⟨

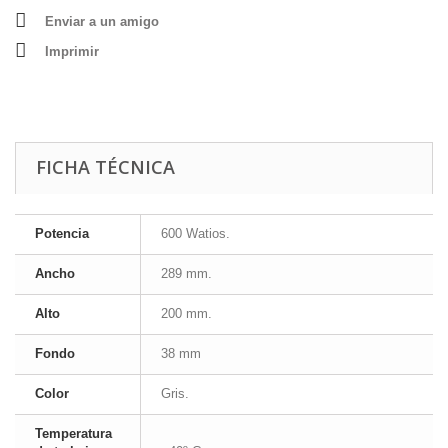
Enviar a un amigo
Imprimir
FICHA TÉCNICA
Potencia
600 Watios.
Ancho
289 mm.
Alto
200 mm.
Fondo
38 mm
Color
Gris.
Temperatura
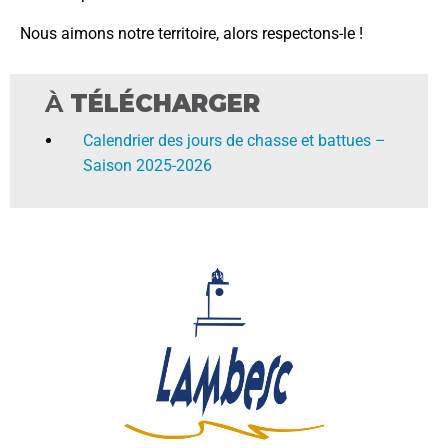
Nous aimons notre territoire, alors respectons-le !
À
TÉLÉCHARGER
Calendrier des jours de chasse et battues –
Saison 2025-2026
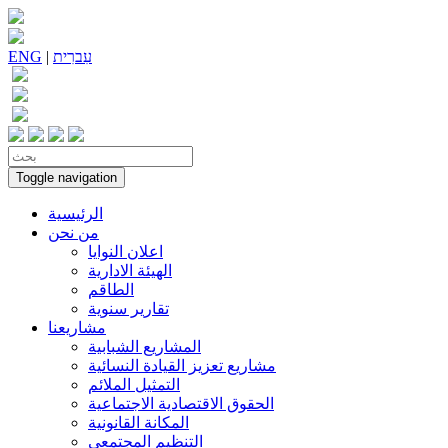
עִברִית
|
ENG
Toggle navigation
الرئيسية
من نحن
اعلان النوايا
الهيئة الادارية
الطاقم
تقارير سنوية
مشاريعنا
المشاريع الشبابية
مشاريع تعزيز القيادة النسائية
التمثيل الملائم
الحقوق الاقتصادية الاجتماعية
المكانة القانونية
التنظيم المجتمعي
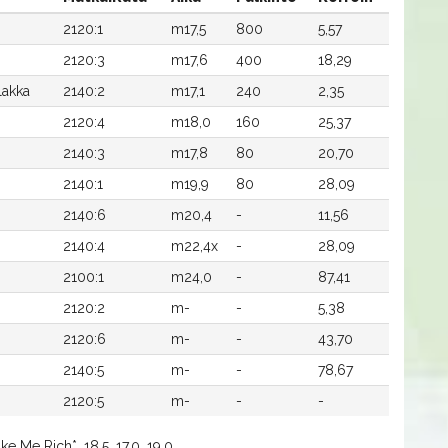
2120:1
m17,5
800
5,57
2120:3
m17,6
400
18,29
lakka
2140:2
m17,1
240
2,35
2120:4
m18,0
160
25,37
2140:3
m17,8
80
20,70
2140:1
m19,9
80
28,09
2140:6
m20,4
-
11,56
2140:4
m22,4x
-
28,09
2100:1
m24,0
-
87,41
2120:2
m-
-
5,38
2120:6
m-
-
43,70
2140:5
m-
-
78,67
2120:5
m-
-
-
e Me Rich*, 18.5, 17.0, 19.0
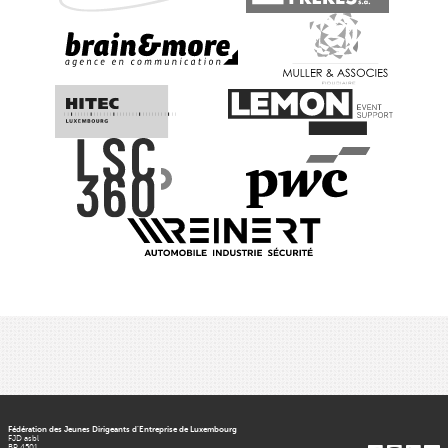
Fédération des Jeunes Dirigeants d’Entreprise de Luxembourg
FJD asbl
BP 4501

⟩
⟨

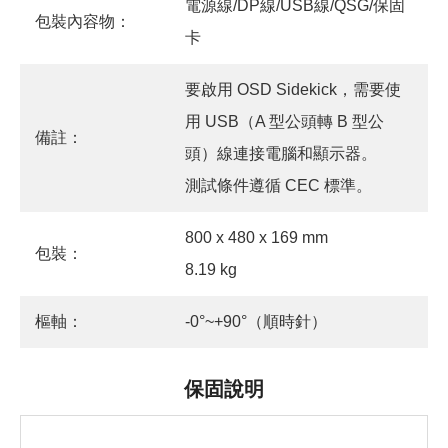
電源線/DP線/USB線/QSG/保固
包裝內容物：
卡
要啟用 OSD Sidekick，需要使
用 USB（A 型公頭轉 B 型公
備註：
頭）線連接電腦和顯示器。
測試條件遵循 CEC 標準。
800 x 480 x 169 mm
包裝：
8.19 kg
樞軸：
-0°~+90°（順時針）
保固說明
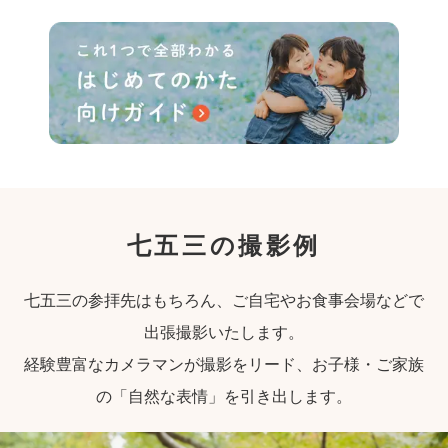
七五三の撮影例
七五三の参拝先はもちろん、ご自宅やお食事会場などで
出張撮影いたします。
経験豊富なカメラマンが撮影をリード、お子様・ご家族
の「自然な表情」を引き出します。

⟩

Job item:
Reproduce the material above, from the line containing "Nous aimons notre" down to the line containing "e Me Rich*, 18.5, 17.0, 19.0", with both lines included. Leave the pictures out.

Task result:
Nous aimons notre territoire, alors respectons-le !
À
TÉLÉCHARGER
Calendrier des jours de chasse et battues –
Saison 2025-2026
עִברִית
|
ENG
Toggle navigation
الرئيسية
من نحن
اعلان النوايا
الهيئة الادارية
الطاقم
تقارير سنوية
مشاريعنا
المشاريع الشبابية
مشاريع تعزيز القيادة النسائية
التمثيل الملائم
الحقوق الاقتصادية الاجتماعية
المكانة القانونية
التنظيم المجتمعي
2120:1
m17,5
800
5,57
2120:3
m17,6
400
18,29
lakka
2140:2
m17,1
240
2,35
2120:4
m18,0
160
25,37
2140:3
m17,8
80
20,70
2140:1
m19,9
80
28,09
2140:6
m20,4
-
11,56
2140:4
m22,4x
-
28,09
2100:1
m24,0
-
87,41
2120:2
m-
-
5,38
2120:6
m-
-
43,70
2140:5
m-
-
78,67
2120:5
m-
-
-
e Me Rich*, 18.5, 17.0, 19.0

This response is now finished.